Il convient d’abord de rappeler quelques éléments historiques. L’année 2020 a été la dernière période de croissance pour les ventes en volume de bio dans les enseignes de grande distribution. Elle était alors de +13%, tandis qu’au cours des années précédentes, la croissance du bio avoisinait les +20%. L’année 2021 a marqué l’entrée en décroissance du bio, et cela s’accentue année après année : -7,3% en 2022, et l’année 2023 s’est terminée sur une chute des ventes de -12,2%. S’agissant de l’année 2024, au cours des huit premiers mois, les ventes de bio en volume ont baissé de – 6,8%. Par rapport à 2023, cette décroissance est quasiment réduite de moitié, néanmoins, le bio reste moins bien orienté que l’ensemble des produits de grande consommation qui pour leur part ne baissent que de -1,1%. J’ai le sentiment que le plus dur est passé, mais le bio en grande distribution n’est pas encore sorti d’affaires.

L’évolution constatée est-elle homogène dans toute la France ?

Dans les 95 départements observés, les volumes de ventes en bio sont en baisse en 2024. Là où l’on peut noter une meilleure résistance, ce sont les endroits où le bio est plus ancré dans la consommation. Notamment en Bretagne, dans les Hautes-Alpes et dans les Pyrénées-Atlantiques. A l’inverse dans la Somme, où le bio est moins ancré dans les achats, le retour en arrière est plus marqué.

Relevé des données:

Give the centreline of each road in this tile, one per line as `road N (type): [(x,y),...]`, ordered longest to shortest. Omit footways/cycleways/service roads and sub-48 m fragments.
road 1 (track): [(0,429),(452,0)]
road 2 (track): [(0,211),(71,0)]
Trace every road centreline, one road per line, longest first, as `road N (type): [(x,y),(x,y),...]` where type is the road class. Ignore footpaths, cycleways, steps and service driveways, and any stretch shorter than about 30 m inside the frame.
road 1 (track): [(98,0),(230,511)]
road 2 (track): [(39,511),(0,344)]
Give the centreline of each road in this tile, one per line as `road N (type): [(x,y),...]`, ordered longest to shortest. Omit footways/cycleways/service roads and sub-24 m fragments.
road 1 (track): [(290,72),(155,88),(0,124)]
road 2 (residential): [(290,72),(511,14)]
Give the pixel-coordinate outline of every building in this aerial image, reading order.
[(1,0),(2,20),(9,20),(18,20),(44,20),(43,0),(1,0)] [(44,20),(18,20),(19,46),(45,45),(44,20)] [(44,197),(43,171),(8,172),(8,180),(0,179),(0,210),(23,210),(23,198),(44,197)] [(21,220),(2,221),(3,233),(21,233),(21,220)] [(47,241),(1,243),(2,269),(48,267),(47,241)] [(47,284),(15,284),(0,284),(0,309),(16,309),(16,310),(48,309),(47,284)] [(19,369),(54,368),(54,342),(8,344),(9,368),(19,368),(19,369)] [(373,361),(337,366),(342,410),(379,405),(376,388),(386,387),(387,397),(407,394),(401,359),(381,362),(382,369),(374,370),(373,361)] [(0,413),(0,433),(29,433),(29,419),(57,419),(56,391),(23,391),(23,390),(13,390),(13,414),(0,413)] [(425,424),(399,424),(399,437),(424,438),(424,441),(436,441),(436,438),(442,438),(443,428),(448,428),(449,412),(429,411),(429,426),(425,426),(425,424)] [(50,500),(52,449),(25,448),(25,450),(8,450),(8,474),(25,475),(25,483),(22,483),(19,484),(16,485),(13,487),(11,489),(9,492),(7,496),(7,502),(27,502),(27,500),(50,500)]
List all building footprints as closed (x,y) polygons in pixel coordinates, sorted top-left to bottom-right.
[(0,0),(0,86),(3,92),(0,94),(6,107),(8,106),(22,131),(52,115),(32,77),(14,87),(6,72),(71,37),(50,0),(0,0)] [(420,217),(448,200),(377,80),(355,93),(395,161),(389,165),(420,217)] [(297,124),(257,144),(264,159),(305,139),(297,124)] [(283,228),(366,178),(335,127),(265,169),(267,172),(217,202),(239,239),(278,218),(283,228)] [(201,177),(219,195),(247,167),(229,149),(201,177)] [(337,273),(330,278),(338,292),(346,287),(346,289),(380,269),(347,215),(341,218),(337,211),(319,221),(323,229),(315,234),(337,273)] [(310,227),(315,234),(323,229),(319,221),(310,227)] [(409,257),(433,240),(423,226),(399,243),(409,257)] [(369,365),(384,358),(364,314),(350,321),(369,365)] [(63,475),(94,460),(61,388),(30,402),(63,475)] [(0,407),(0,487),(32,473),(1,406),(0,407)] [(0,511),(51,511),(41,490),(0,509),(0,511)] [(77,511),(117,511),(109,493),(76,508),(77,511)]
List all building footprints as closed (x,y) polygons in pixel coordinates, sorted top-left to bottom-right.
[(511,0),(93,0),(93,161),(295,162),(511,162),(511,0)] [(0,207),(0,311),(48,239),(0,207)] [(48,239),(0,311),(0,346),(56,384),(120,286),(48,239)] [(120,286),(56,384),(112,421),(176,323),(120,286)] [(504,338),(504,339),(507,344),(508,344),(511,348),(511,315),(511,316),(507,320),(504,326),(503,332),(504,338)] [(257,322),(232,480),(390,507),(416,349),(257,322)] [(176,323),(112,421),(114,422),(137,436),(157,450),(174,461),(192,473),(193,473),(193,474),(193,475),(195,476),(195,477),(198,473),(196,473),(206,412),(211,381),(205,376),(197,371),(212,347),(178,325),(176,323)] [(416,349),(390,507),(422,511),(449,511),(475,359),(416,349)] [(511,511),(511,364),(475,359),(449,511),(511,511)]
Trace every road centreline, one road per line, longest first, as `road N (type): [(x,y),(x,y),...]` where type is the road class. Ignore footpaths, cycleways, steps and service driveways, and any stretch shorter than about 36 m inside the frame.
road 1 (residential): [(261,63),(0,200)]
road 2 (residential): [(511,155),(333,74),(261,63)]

Consigne:
Poursuivez, s'il vous plaît, le texte sur le recul des ventes de bio en grande distribution après sa dernière phrase. Vous pouvez vous passer des entrées.

Réponse:
Qu’en est-il des ventes en valeur?

L’inflation n’a plus autant d’effet qu’auparavant sur le chiffre d’affaires généré par le bio des grandes enseignes, donc le montant des ventes est moins influencé par l’inflation qu’en 2023 par exemple. Au cours de cette période, malgré des volumes en baisse de -12,2%, la baisse de chiffre d’affaires était limitée à -3%. Pour 2024, le déclin des volumes de -6,8% produit en parallèle une chute de chiffre d’affaires de -5%. Le ralentissement de l’inflation est pleinement lisible dans la baisse du chiffre d’affaires du bio.

« Nous avons démontré que le point d’équilibre entre une offre trop abondante aux performances parfois insuffisantes, et la réduction des assortiments opérés par les enseignes, était atteint. Il faut maintenant arrêter de retirer des références de produits bio. »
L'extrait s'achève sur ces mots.